Car de cette peinture de caractères et de sentiments ressort aussi une maturité à laquelle le premier volet n'avait pas nécessairement su accéder. La désolation de Smaug parle davantage à l'adulte qui vit en nous et se souvient de ses rêves d'enfant. La nuance est importante, car Peter Jackson n'oublie pas, cette fois, à quel public il s'adresse réellement. Il ressort de cette prise de conscience une grille de lecture du film à deux niveaux, à l'image de la tradition du conte. Car oui, notre âme d'enfant y verra encore et toujours l'histoire fabuleuse de petites gens qui se dressent contre un dragon géant. Mais il y a ici tant et plus, analyse fine de la nature humaine, mécaniques des jeux d'alliance et de pouvoir, beauté du métissage dans un monde qui a fait du cloisonnement entre les races une vertu cardinale... Sans jamais s'y attarder, avec le bon goût de ne pas surligner son propos, Jackson décrit le monde tel qu'il est, et tel qu'il pourrait aller. C'est cela qui se dessine en filigrane, d'ailleurs, dans ce second volet : les prémices d'une autre époque, d'une Terre en marche, enfin, vers l'alliance et l'unité. Le temps de la grande bataille est déjà en train d'approcher... Autant dire que l'on prend en la matière pas mal de liberté avec la matière littéraire de ce qui était initialement un conte pour enfants, mais ce souffle de la grande histoire donne désormais à cette vision du Bilbo The Hobbit une densité à laquelle ne pouvait réellement prétendre l'oeuvre de Tolkien.

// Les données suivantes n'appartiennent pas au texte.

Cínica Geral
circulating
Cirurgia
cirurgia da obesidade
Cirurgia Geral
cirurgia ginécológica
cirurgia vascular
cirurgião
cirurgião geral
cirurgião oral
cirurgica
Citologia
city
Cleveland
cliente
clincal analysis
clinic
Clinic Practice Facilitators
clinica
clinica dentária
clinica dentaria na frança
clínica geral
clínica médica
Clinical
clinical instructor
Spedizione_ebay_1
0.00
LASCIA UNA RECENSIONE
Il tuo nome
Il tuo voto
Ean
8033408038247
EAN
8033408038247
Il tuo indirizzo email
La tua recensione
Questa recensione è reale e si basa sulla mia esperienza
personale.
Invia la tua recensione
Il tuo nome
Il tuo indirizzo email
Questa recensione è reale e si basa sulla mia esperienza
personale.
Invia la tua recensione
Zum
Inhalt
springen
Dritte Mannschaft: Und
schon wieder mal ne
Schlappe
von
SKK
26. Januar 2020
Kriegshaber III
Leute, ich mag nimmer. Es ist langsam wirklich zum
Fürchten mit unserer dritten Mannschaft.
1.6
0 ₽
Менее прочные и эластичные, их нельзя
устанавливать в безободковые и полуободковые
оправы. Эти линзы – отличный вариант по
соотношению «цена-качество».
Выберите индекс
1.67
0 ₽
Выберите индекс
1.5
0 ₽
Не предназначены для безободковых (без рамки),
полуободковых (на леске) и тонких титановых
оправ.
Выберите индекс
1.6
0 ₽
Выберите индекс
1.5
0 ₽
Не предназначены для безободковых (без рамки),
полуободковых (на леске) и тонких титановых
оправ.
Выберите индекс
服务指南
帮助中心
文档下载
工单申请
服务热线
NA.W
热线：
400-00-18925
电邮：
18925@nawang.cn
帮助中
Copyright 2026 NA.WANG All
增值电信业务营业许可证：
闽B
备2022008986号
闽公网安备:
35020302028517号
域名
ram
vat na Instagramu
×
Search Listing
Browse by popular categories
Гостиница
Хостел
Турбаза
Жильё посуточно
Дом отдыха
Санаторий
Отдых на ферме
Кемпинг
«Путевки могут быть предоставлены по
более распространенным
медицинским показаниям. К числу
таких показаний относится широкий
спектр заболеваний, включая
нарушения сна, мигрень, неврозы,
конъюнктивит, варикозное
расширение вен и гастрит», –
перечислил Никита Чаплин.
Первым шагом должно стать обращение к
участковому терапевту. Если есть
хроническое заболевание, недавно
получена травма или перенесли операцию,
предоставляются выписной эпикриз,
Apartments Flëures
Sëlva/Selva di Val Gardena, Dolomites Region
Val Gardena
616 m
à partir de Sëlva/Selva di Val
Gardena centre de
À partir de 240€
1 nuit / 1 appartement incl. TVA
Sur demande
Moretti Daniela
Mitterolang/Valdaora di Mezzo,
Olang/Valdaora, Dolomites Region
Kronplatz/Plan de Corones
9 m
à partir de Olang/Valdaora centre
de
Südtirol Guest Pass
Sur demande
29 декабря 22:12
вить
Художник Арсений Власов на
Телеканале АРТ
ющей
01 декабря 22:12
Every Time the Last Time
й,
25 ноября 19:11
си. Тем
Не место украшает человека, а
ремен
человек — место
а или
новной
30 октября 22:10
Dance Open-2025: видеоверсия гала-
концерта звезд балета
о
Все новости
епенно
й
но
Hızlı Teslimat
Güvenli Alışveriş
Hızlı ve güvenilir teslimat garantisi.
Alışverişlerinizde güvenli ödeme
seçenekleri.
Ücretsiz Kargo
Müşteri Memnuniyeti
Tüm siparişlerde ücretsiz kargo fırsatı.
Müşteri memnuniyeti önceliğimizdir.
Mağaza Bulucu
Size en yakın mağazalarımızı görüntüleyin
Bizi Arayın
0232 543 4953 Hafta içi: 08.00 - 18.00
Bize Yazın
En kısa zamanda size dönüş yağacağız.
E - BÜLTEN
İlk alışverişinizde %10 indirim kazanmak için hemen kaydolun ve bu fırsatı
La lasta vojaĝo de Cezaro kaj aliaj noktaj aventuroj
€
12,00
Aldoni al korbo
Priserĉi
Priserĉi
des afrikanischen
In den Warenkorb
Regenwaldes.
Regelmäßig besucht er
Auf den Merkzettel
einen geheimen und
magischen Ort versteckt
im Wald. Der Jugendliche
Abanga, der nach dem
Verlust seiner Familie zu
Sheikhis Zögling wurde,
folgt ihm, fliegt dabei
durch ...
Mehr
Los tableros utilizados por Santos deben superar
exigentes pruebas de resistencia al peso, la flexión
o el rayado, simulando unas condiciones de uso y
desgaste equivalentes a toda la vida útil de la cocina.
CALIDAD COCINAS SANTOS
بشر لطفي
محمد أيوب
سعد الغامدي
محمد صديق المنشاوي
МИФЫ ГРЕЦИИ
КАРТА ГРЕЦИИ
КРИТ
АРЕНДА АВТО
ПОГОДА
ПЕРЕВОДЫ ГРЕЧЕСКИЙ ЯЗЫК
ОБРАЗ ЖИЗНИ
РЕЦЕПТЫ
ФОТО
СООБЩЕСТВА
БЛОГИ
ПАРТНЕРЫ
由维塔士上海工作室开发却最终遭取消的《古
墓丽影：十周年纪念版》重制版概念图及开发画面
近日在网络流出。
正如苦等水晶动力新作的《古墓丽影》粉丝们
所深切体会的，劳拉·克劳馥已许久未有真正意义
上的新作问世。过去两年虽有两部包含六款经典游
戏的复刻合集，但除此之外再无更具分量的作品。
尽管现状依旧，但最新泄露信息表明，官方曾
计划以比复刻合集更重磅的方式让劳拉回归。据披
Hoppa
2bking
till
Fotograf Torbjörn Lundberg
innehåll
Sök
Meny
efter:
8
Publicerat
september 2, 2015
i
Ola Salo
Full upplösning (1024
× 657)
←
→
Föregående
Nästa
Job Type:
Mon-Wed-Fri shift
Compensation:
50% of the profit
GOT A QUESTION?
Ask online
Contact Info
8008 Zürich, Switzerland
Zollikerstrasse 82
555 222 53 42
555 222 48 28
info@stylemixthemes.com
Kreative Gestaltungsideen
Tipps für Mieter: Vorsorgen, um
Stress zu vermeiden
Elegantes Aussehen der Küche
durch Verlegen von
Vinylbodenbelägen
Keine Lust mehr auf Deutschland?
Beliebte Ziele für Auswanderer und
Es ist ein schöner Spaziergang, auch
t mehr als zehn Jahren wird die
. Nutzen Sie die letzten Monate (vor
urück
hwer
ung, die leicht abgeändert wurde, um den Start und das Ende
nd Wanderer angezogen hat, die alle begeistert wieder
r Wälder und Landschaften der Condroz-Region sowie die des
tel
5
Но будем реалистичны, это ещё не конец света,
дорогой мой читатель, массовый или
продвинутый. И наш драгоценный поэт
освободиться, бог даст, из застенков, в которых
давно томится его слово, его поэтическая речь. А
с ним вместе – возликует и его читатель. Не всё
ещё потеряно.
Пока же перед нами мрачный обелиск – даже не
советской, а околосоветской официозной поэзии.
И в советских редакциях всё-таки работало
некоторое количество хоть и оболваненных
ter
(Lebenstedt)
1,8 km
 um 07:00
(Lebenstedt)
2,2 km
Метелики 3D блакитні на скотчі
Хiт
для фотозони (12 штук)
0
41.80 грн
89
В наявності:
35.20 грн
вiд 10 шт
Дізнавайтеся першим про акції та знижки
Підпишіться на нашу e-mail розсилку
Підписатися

Tout ceci pour dire que La Désolation de Smaug est un grand et beau film populaire, passionné et passionnant, dont on a peu de chances de ressortir frustré. Forcément, on attend la suite avec impatience. Rendez-vous le 13 décembre 2014 pour le troisième et dernier volet de la trilogie, qui s'intitulera Le hobbit : histoire d'un aller et d'un retour.